━━ SUPPLIED DATA
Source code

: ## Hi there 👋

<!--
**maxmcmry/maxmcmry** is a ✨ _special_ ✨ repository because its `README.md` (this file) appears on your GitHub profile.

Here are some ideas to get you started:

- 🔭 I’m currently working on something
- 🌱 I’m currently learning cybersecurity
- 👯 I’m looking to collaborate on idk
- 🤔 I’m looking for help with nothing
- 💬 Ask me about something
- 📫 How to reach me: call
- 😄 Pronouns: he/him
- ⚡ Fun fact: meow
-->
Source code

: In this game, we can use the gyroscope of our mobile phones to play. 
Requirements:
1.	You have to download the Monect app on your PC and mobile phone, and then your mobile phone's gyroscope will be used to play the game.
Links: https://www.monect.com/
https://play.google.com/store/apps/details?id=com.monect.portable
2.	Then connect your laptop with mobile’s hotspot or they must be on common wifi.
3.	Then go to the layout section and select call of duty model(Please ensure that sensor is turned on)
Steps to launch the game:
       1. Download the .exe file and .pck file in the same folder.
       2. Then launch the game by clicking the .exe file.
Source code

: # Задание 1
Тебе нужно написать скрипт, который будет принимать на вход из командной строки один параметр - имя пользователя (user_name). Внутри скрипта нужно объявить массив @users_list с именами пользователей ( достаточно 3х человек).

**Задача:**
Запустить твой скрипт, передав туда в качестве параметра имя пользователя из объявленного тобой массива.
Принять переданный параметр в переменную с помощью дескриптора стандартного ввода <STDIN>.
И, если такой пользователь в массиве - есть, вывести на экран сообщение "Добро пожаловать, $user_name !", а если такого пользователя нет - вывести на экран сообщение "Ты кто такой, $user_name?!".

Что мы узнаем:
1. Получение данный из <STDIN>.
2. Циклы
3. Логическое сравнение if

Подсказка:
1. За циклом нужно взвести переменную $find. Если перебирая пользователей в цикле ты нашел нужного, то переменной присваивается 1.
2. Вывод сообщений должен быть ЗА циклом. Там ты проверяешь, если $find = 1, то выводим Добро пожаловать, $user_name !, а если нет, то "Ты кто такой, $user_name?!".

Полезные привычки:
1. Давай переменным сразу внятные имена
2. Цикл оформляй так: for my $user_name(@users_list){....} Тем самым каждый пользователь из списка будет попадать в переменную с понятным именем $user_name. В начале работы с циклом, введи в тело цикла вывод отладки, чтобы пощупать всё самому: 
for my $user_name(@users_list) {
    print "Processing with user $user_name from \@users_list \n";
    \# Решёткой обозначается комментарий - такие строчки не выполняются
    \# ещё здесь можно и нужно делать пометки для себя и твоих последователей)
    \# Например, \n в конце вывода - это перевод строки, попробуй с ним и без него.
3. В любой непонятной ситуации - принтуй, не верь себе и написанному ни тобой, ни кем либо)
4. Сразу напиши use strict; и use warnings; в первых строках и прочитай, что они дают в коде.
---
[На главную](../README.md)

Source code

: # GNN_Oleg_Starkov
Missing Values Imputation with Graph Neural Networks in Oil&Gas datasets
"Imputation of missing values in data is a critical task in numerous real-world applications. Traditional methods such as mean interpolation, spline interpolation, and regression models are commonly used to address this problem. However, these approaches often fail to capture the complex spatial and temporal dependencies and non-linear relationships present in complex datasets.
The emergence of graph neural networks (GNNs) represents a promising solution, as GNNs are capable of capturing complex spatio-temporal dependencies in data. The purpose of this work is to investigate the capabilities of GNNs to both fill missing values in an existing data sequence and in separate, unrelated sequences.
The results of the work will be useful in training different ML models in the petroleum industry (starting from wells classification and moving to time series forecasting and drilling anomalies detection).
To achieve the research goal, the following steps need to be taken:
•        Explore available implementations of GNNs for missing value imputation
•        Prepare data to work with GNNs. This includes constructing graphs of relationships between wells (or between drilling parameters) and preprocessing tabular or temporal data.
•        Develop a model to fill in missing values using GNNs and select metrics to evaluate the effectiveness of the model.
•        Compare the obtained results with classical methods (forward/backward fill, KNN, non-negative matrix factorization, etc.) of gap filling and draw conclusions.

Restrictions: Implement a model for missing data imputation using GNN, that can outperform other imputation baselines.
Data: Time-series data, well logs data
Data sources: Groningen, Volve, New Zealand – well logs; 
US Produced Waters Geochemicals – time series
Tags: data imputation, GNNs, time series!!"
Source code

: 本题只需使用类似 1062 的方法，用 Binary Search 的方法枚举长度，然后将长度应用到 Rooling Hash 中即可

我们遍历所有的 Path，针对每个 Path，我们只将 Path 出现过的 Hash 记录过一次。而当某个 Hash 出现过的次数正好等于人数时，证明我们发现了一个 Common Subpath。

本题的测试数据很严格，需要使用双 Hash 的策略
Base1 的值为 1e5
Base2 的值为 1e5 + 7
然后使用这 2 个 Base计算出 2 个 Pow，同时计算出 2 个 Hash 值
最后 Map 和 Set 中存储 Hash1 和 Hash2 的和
━━━━
*WHAT YOU NEED TO DO*
Start with the line above that contains "phones to play." and end with the line that contains "1. Получение данный из <STDIN>.". Write out those lines exactly, and only those.

*YOUR SOLUTION*
: In this game, we can use the gyroscope of our mobile phones to play. 
Requirements:
1.	You have to download the Monect app on your PC and mobile phone, and then your mobile phone's gyroscope will be used to play the game.
Links: https://www.monect.com/
https://play.google.com/store/apps/details?id=com.monect.portable
2.	Then connect your laptop with mobile’s hotspot or they must be on common wifi.
3.	Then go to the layout section and select call of duty model(Please ensure that sensor is turned on)
Steps to launch the game:
       1. Download the .exe file and .pck file in the same folder.
       2. Then launch the game by clicking the .exe file.
Source code

: # Задание 1
Тебе нужно написать скрипт, который будет принимать на вход из командной строки один параметр - имя пользователя (user_name). Внутри скрипта нужно объявить массив @users_list с именами пользователей ( достаточно 3х человек).

**Задача:**
Запустить твой скрипт, передав туда в качестве параметра имя пользователя из объявленного тобой массива.
Принять переданный параметр в переменную с помощью дескриптора стандартного ввода <STDIN>.
И, если такой пользователь в массиве - есть, вывести на экран сообщение "Добро пожаловать, $user_name !", а если такого пользователя нет - вывести на экран сообщение "Ты кто такой, $user_name?!".

Что мы узнаем:
1. Получение данный из <STDIN>.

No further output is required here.